The neighbor wrote the railroad, and according to Hubbard, “She said, ‘Can you please stop blowing the train whistle?’ They said, ‘Sure, but that means closing the road.’ ”
The whistles won.
The future
Four buses arrived near railroad tracks just outside Sandpoint at 8:30 a.m. one recent Friday, filled with 250 men and women attending the Northern Pacific Railway Historical Association annual convention held in Spokane this year.
They stepped off the buses and onto three passenger train cars out of the past, including a 1950s dome car. BNSF Railway owns the vintage cars and offered convention-goers a day ride to Paradise, Mont., in conjunction with Montana Rail Link.
Waiting to photograph the train were several Sandpoint-area railfans, including Aric Spence, who is leading an initiative to save the National Register of Historic Places train depot along Sand Creek. The station is locked down, rundown, in danger of a tear-down.
The Sand Creek Byway, a massive Sandpoint area highway project, squeezes the depot on one side. On the other side sits the upscale Seasons at Sandpoint condo resort, where the least expensive unit goes for $409,000.
“I am concerned about Sandpoint’s history getting lost,” said Spence. “The depot is the only gothic style depot in all of Idaho. It’s quite an asset for the town.”
The depot’s fate is uncertain, but Sandpoint will certainly continue to attract railfans because it’s a famous rail “funnel.”

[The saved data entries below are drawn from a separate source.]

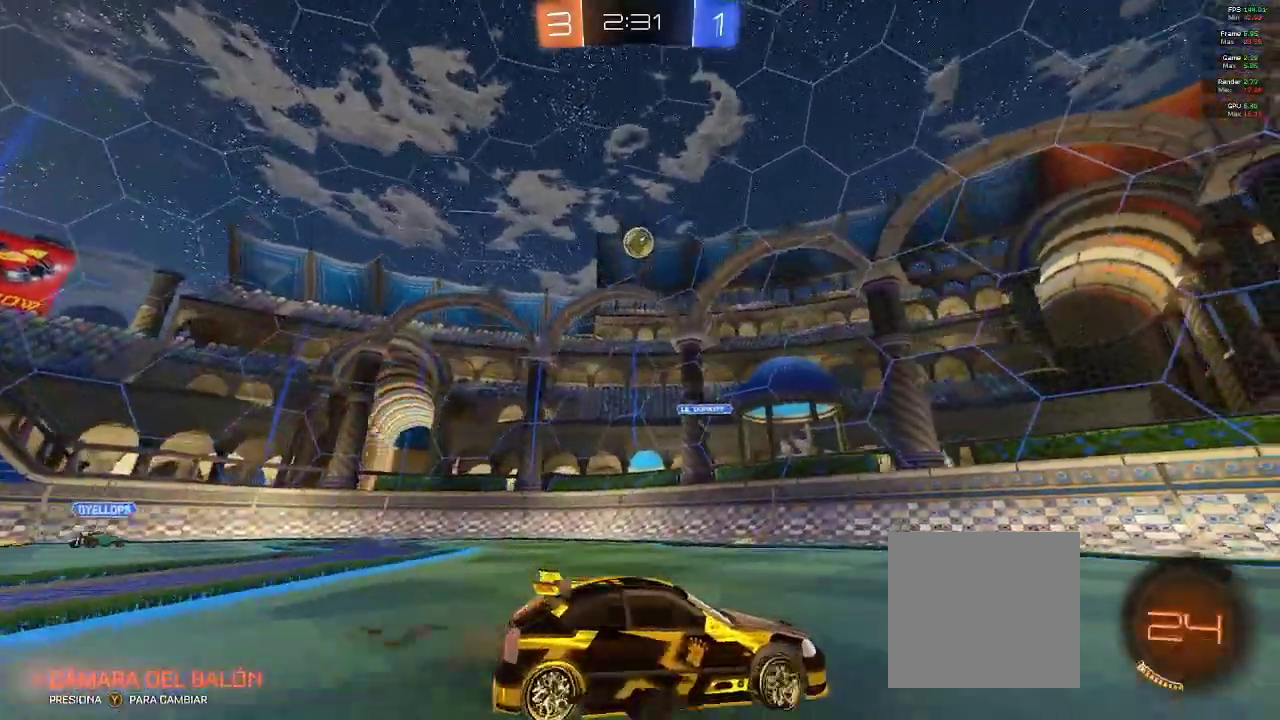
{"dt_ms": 500, "buttons": [], "left_stick": "center", "right_stick": "center", "events": [[50, "X", "up"], [100, "L2", "down"], [150, "L2", "up"], [183, "R2", "up"], [433, "left_stick", "center"]]}
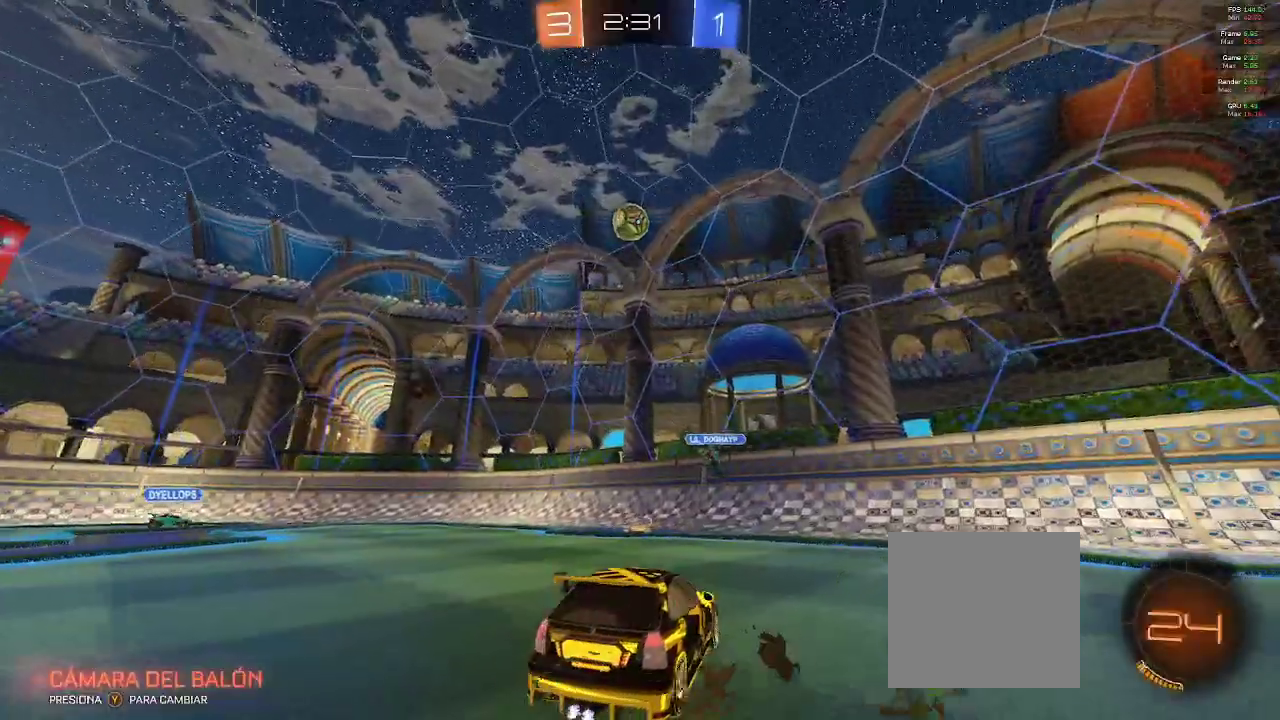
{"dt_ms": 500, "buttons": ["A", "R2"], "left_stick": "down", "right_stick": "center", "events": [[17, "left_stick", "left"], [150, "R2", "down"], [200, "left_stick", "center"], [433, "left_stick", "down"], [450, "A", "down"]]}
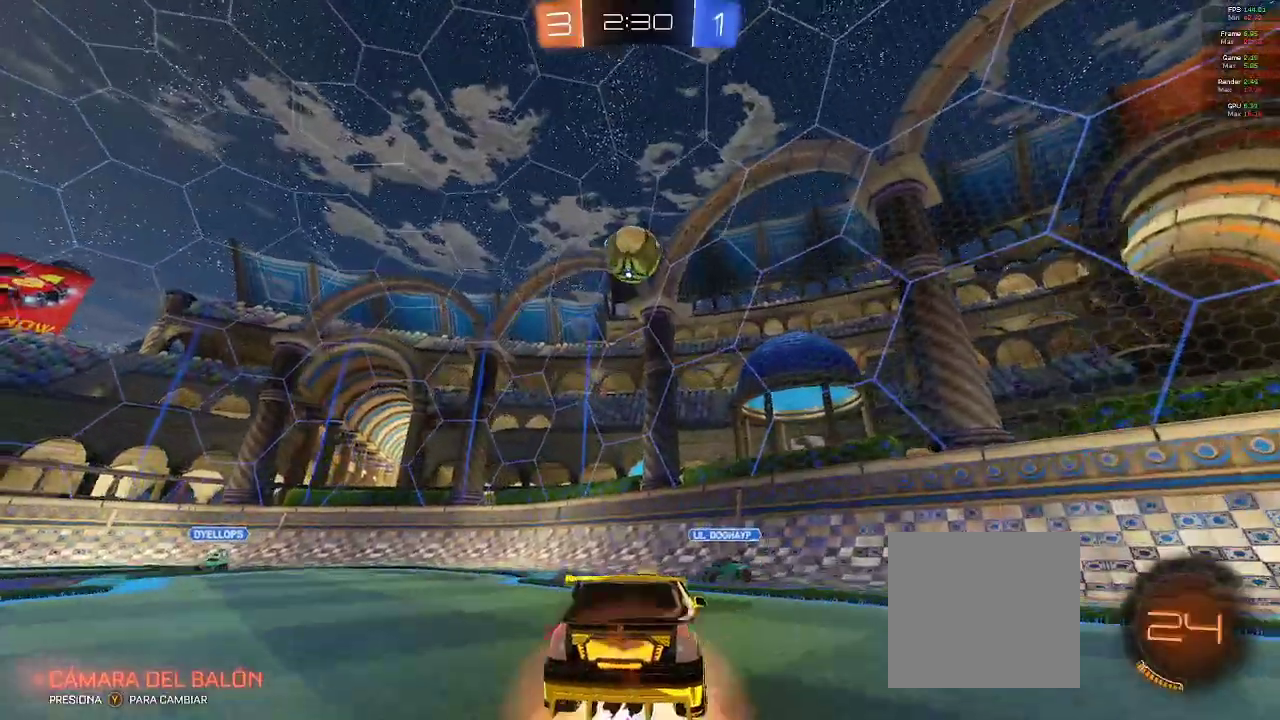
{"dt_ms": 500, "buttons": ["B", "L1", "R2"], "left_stick": "left", "right_stick": "center", "events": [[150, "L2", "down"], [183, "A", "up"], [233, "B", "down"], [233, "L2", "up"], [300, "left_stick", "center"], [433, "left_stick", "left"], [467, "L1", "down"]]}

What’s a funnel? Love explained: “The site where east-west railways in the northern states converge.”
The railfans boarding the vintage train cars wore shorts, T-shirts and tennis shoes, cameras slung about their necks. Most were in their 60s and 70s, but looked like eager kids headed to summer camp.

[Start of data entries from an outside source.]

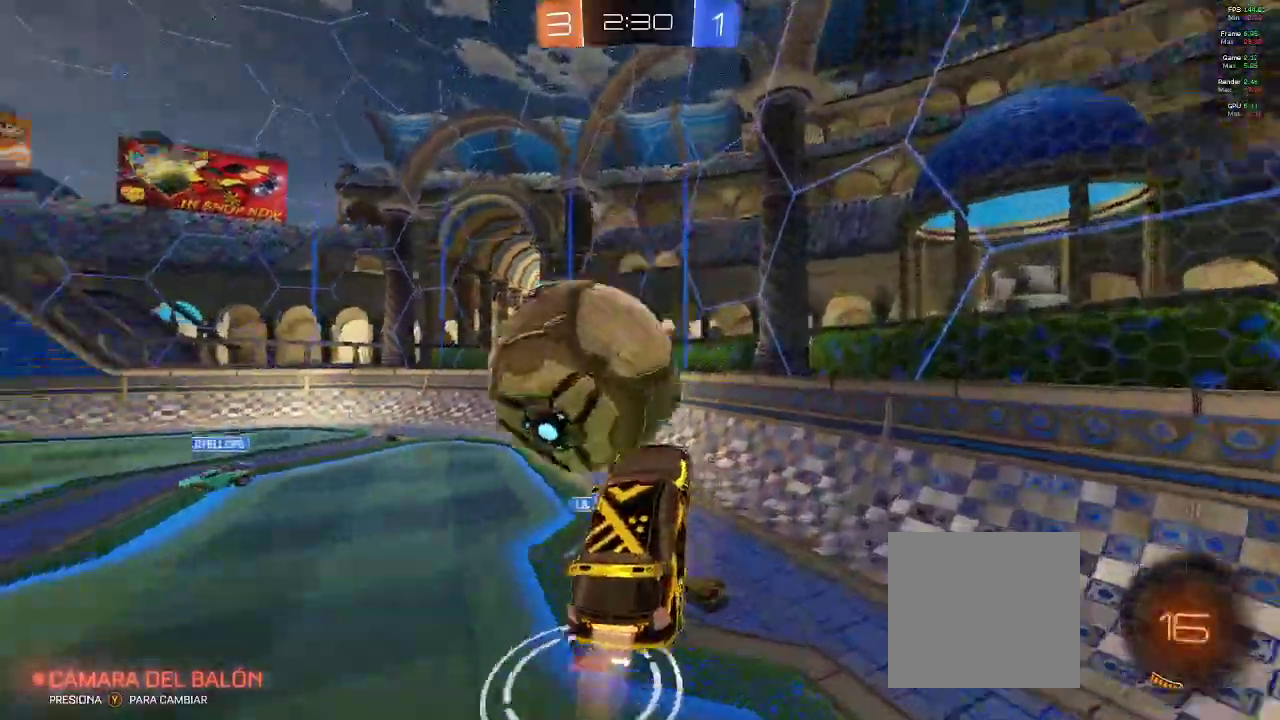
{"dt_ms": 500, "buttons": ["A", "R2"], "left_stick": "up-left", "right_stick": "center", "events": [[17, "A", "down"], [133, "A", "up"], [200, "B", "up"], [250, "left_stick", "up-left"], [467, "A", "down"], [467, "L1", "up"]]}
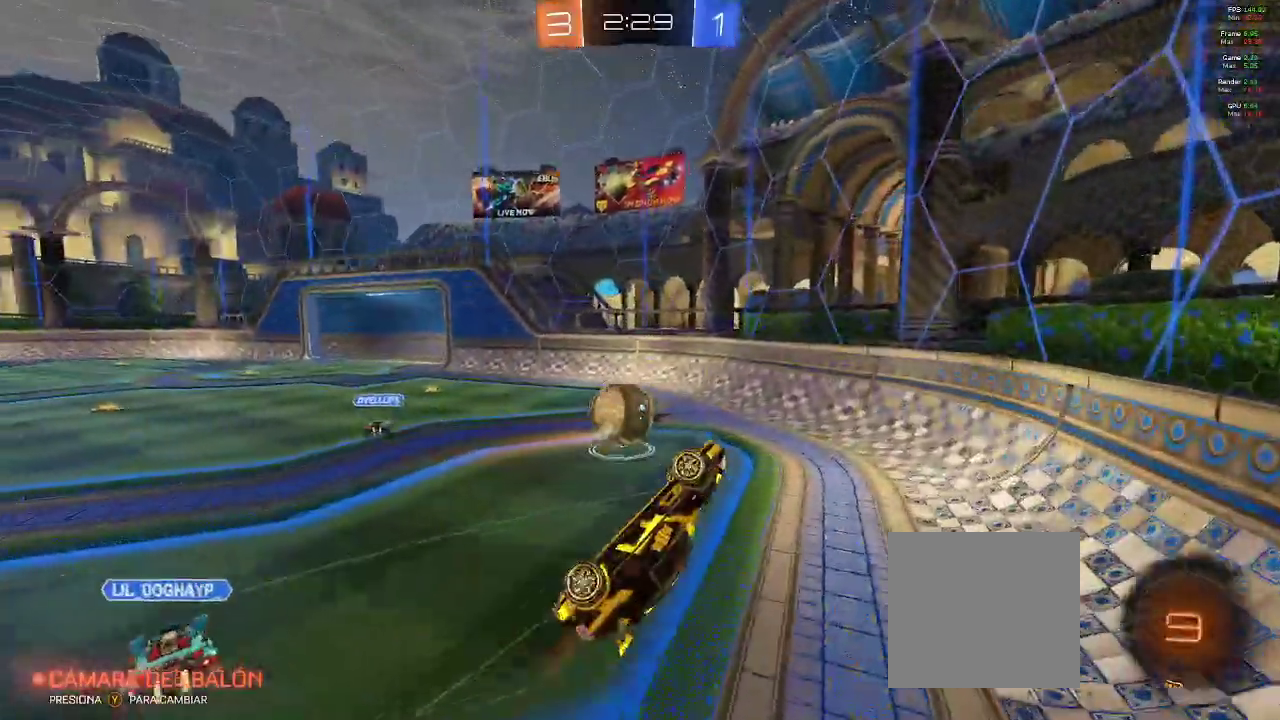
{"dt_ms": 1000, "buttons": ["R2"], "left_stick": "up-left", "right_stick": "center"}
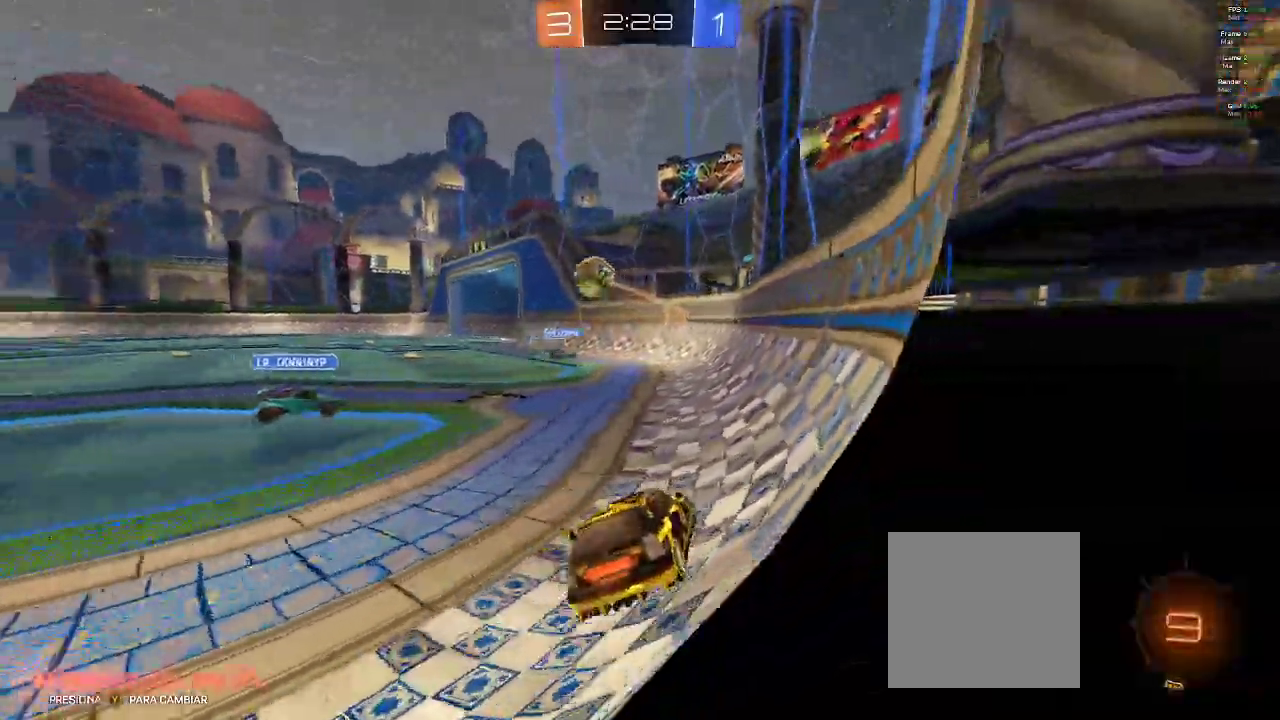
{"dt_ms": 500, "buttons": ["R2"], "left_stick": "up-left", "right_stick": "center", "events": []}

Gus Melonas, public affairs regional director for BNSF, greeted them with equal enthusiasm.
“This is railfan Mecca for America,” Melonas said of the Sandpoint area.
Dick Bosse lives in Mecca. The retired railroad worker built his dream home in 2002, just past Sandpoint’s long bridge in Sagle, because there’s a train crossing adjacent to his back yard. His sunroom and deck face the crossing.
Bosse chose Sandpoint over California for retirement because of its train culture.
In the mid-1990s, tourism officials touted Sandpoint as a railfan Mecca in national train magazine ads, but Sandpoint’s tourist and property boom eventually overshadowed its train appeal.
Then the property-tourism boom busted, and Sandpoint got derailed in California-Arizona-Las Vegas ways.
In a protracted transition from old economic engines to new ones, the town is figuring out its future.
“This year, watching the Fourth of July parade, it was disturbing to not to see one logging truck,” Love said. “Storage unit displays ferried though the parade seemed to replace them.”
Love and others would welcome more train promotion nationally, to attract railfans and folks such as Bosse who might retire in Sandpoint because of its train culture.
“Trains don’t make a big splash, but they are consistent,” she said.
Baby boomers – those born between 1946 and 1964 – will cause a cataclysmic spike in the country’s retirement population between 2010 and 2030, according to the federal Administration on Aging.
Jan Taylor, president of the Northern Pacific Railway Historical Association, said the median age of its members is 64, but the group is not dying; about 250 new members join each year.
Boomers don’t possess many firsthand memories of elegant passenger train travel, but they listened to the stories of their parents and grandparents. And interest in history perks up as people age.
Railfans need time and money, Taylor said, and it’s expected that many retired boomers will possess both.
In Sandpoint, you can watch trains power across the lake, day or night. You can buy houses with train crossings in the back yard.
You can, at least for now, visit a depot built in 1916. You can experience sights and sounds that transport you to a different reality.
“We like big powerful things,” Taylor said. “And so a great big locomotive, that’s interesting. And the sound? There’s a rhythm that’s pleasing to us.”